Il faut dire que la mise en scène énergique et légère de Jeremy Mekkaoui et Hugo Prieur rend les transitions agréables, fluides. L’écriture est fine ce qui ne gâche rien. Faite à plusieurs mains, elle laisse transparaître différentes influences et sensibilités, enrichissant les personnages et leur conférant une profonde sincérité.
L’interprétation est globalement très réussie ; et si parfois l’on peut trouver le jeu un peu affecté, cela se transforme et s’explique en fonction de l’évolution des personnages…
La partition d’Adrien Sepulchre qui leur donne voix est intéressante et mériterait une mise en avant plus qualitative (on regrette de ne pas avoir saisi les paroles de nombreuses chansons, à cause d’un problème technique…). Elle comporte de beaux morceaux, tous inédits à une exception près, même s’il arrive parfois qu’ils paraissent familiers. La musique est aussi éclectique que les personnages sont divers, et mêle de nombreux styles de chansons, du hip-hop au slam, de la pop au RnB en passant par le jazz (la voix de Maïalène Walquan sur « Fly Me to the Moon » est superbe) ainsi qu’une multitude de genres musicaux : tango, oriental, techno… Chaque morceau est illustré par d’emballantes chorégraphies foisonnantes et rythmées, réalisées au cordeau. Côté histoire, musique, mise en scène et énergie, Météore est sans le moindre doute un spectacle ambitieux, et généreux.

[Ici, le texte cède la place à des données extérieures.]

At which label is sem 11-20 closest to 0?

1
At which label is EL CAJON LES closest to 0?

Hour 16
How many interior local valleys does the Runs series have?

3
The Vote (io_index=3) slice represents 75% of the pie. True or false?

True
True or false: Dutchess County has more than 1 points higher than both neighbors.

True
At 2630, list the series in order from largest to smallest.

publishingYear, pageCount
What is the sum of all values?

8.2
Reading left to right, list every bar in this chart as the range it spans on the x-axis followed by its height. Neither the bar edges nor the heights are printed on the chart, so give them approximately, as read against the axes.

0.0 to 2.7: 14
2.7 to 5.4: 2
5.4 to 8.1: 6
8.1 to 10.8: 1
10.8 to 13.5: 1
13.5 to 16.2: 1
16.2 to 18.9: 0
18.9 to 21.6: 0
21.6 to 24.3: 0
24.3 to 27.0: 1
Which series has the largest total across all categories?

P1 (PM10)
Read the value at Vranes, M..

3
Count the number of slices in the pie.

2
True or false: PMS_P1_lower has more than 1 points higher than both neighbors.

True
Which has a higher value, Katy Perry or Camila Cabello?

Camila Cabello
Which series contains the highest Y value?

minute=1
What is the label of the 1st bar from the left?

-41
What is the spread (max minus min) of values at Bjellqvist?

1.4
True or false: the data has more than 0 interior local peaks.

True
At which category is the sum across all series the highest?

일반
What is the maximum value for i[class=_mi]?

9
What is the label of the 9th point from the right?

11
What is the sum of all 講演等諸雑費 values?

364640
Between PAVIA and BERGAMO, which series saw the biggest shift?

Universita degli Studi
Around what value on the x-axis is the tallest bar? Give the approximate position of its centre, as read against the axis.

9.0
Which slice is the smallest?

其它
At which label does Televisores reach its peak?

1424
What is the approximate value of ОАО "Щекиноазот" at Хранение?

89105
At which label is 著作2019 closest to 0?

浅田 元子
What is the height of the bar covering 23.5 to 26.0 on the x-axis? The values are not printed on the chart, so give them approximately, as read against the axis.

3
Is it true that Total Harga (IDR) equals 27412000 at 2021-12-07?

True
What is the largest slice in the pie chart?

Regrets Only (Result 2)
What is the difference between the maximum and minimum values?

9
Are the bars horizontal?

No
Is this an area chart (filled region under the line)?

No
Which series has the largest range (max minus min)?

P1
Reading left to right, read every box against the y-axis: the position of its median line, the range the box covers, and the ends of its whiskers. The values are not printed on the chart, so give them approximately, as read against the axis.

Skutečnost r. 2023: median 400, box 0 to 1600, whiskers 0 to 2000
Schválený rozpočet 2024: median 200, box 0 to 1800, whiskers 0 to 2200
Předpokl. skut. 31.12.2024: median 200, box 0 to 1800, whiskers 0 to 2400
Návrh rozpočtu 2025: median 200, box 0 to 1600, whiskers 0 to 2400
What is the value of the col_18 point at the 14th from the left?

La seule économie ici, c’est le décor. Il n’y a qu’un véritable élément scénique : une structure carrée à roulettes et baldaquin qui forme un cadre mouvant et permet de délimiter l’espace indéfiniment ; ainsi que quelques cubes noirs qui sont déplacés à l’envie et servent majoritairement d’assises. C’est simple mais diablement efficace, et cela suffit à stimuler l’imagination, et nous plonger dans le feu d’une soirée endiablée (notamment à la transition techno/stroboscope qui rappellera des souvenirs à certains d’entre nous, et on salue le travail de la lumière qui tient une grande place dans la performance du procédé). Grâce à ce dispositif, on se figure sans mal tous les espaces où se déroule l’action, que ce soit l’extérieur – la rue où erre Cyril au début, le jardin paisible de la maison où la fête bat son plein – ou l’effervescence de cette soirée de la Saint Sylvestre qui voit ses participants décliner peu à peu sous l’effet des psychotropes. De la cage à laquelle est enchainé l’influenceur qui fait un bad trip tandis que celle qu’il opprime en permanence s’émancipe enfin ; au terme du narratif d’Ivane aux accents kusturiciens, ces éléments scéniques disparates permettent de créer des images fortes qui ne manquent pas de provoquer de belles émotions.
La réalité hallucinée des folles soirées devient palpable sur la scène du studio Hébertot.

Dans un monde théâtral un peu trop convenu et répétitif, 'Météore' est une bouffée d’air
C’est donc un spectacle bouillonnant, entrainant, poétique, sombre mais non dénué d’espoir…
Si les arcs narratifs des personnages pris individuellement sont assez classiques, leur convergence ou leur carambolage au gré de la musique, la sensibilité du texte, et de la mise en scène font de Météore un spectacle original, aussi hétéroclite que ne le serait une véritable soirée du Nouvel An ; de celles où l’on va sans savoir pourquoi, et où l’on rencontre ces personnes que l’on n’aurait jamais croisé autrement. Météore touche un peu à tout : alcool, drogue, abus…, s’essaie à tous types de musiques et de danses, et, à l’image de la vie, nous embarque sur un chemin sinueux dont l’aboutissement est incertain, à une exception près. Si vous aimez vibrer, vous serez servis ! Quel plaisir !!